Aim: Render every line of the material below as a Markdown table with the columns "No." and "Line", one row per line, numbering rows in order and omitting blank lines.

[Element and region data]
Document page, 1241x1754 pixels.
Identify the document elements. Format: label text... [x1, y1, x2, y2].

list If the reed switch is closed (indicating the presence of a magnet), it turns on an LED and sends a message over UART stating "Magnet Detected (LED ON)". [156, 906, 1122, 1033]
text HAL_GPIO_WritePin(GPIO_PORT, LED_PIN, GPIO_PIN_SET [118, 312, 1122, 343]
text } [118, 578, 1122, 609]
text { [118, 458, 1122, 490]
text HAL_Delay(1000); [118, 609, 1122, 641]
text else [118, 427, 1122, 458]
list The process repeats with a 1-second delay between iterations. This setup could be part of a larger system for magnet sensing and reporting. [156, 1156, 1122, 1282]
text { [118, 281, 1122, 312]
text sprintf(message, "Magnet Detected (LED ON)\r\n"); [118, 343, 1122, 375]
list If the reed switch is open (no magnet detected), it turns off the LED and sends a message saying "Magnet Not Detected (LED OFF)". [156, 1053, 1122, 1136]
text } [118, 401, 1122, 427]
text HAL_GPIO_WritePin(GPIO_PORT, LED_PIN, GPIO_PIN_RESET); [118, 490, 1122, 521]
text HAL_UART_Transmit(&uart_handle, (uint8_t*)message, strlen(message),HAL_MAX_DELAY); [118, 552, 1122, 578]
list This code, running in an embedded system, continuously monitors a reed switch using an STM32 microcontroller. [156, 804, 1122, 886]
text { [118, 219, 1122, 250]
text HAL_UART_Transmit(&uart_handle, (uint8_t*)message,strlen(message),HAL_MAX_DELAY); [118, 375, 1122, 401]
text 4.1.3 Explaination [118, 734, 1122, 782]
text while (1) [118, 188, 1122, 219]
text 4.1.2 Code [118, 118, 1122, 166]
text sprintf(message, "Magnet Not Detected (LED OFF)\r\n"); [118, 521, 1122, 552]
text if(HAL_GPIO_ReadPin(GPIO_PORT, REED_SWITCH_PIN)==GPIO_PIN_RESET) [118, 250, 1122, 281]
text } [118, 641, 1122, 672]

Reply to the task:
| No. | Line |
|---|---|
| 1 | Document page, 1241x1754 pixels. |
| 2 | Identify the document elements. Format: label text... [x1, y1, x2, y2]. |
| 3 | list If the reed switch is closed (indicating the presence of a magnet), it turns on an LED and sends a message over UART stating "Magnet Detected (LED ON)". [156, 906, 1122, 1033] |
| 4 | text HAL_GPIO_WritePin(GPIO_PORT, LED_PIN, GPIO_PIN_SET [118, 312, 1122, 343] |
| 5 | text } [118, 578, 1122, 609] |
| 6 | text { [118, 458, 1122, 490] |
| 7 | text HAL_Delay(1000); [118, 609, 1122, 641] |
| 8 | text else [118, 427, 1122, 458] |
| 9 | list The process repeats with a 1-second delay between iterations. This setup could be part of a larger system for magnet sensing and reporting. [156, 1156, 1122, 1282] |
| 10 | text { [118, 281, 1122, 312] |
| 11 | text sprintf(message, "Magnet Detected (LED ON)\r\n"); [118, 343, 1122, 375] |
| 12 | list If the reed switch is open (no magnet detected), it turns off the LED and sends a message saying "Magnet Not Detected (LED OFF)". [156, 1053, 1122, 1136] |
| 13 | text } [118, 401, 1122, 427] |
| 14 | text HAL_GPIO_WritePin(GPIO_PORT, LED_PIN, GPIO_PIN_RESET); [118, 490, 1122, 521] |
| 15 | text HAL_UART_Transmit(&uart_handle, (uint8_t*)message, strlen(message),HAL_MAX_DELAY); [118, 552, 1122, 578] |
| 16 | list This code, running in an embedded system, continuously monitors a reed switch using an STM32 microcontroller. [156, 804, 1122, 886] |
| 17 | text { [118, 219, 1122, 250] |
| 18 | text HAL_UART_Transmit(&uart_handle, (uint8_t*)message,strlen(message),HAL_MAX_DELAY); [118, 375, 1122, 401] |
| 19 | text 4.1.3 Explaination [118, 734, 1122, 782] |
| 20 | text while (1) [118, 188, 1122, 219] |
| 21 | text 4.1.2 Code [118, 118, 1122, 166] |
| 22 | text sprintf(message, "Magnet Not Detected (LED OFF)\r\n"); [118, 521, 1122, 552] |
| 23 | text if(HAL_GPIO_ReadPin(GPIO_PORT, REED_SWITCH_PIN)==GPIO_PIN_RESET) [118, 250, 1122, 281] |
| 24 | text } [118, 641, 1122, 672] |